Isn't this const auto& redundant?
I found this code in one of Stroustrup's books:
void print_book(const vector<Entry>& book)
{
for (const auto& x : book) // for "auto" see §1.5
cout << x << '\n';
}
But the const seems redundant because x will be deduced to be a const_iterator since book is const in the parameter. Is const auto really better?
In my opinion, it looks explicit which is why it is better. So if I mean const, then I'd prefer to write it explicitly. It enhances local reasoning and thus helps others to understand the code comparatively easily — other programmers dont have to look at the declaration of book and infer that x is const as well.
Code isn't just for the compiler to read — it's also for humans to read. Conciseness is only good when it does not come at the expense of readability.
In the given code, deducing constness is immediate. With your proposed change, deducing constness would require the reader to accurately remember or review the definition of book.
If the reader is intended to be aware of constness, brevity would be counterproductive here.
It's much clearer seeing the keyword const. You immediately recognize that it's not going to be modified, if the const keyword wasn't there we wouldn't know unless we looked up to the function signature.
Using the const keyword explicitly is much better for the readers of the code.
Moreover, when you read the code below you expect that x is modifiable
for (auto& x : book) { ... }
And then when you try to modify x you'll find that it results in an error because book is const.
This is not clear code in my opinion.
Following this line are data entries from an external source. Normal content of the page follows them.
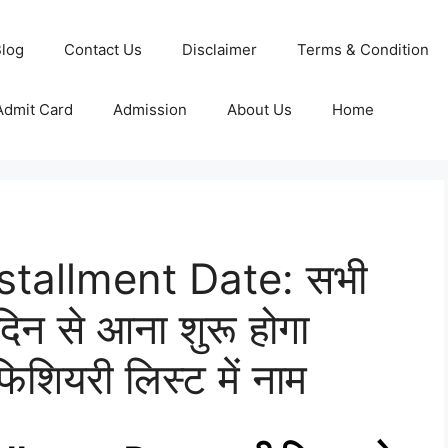
log
Contact Us
Disclaimer
Terms & Condition
Admit Card
Admission
About Us
Home
stallment Date: सभी
दिन से आना शुरू होगा
फिशियरी लिस्ट में नाम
It's better to state in code that x is not going to be modified so that others that read the code will have their expectations right.
I'm going to take a different angle here. const and const_iterator mean completely different things.
const applied to an iterator means you cannot modify the iterator itself, but you can modify the element it points to, much like a pointer declared like int* const. const_iterator means you cannot modify the element it points to, but you can still modify the iterator itself (ie. you can increment and decrement it) much like a pointer declared like const int*.
std::vector<int> container = {1, 2, 3, 4, 5};
const std::vector<int> const_container = {6, 7, 8, 9, 0};
auto it1 = container.begin();
const auto it2 = container.begin();
auto it3 = const_container.begin();
const auto it4 = const_container.begin();
*it1 = 10; //legal
*it2 = 11; //legal
*it3 = 12; //illegal, won't compile
*it4 = 13; //illegal, won't compile
it1++; //legal
it2++; //illegal, won't compile
it3++; //legal
it4++; //illegal, won't compile
As you can see, the ability to modify the element the iterator points to depends only on whether it's an iterator or const_iterator, and the ability to modify the iterator itself depends only on whether the variable declaration for the iterator has a const qualifier.
Edit: I just realized this is a range for and therefore there is no iterators at play here at all (at least not explicitly). x is not an iterator and is actually a direct reference to an element of the container. But you have the right idea, it will be deduced to have the const qualifier regardless of whether one is explicitly written.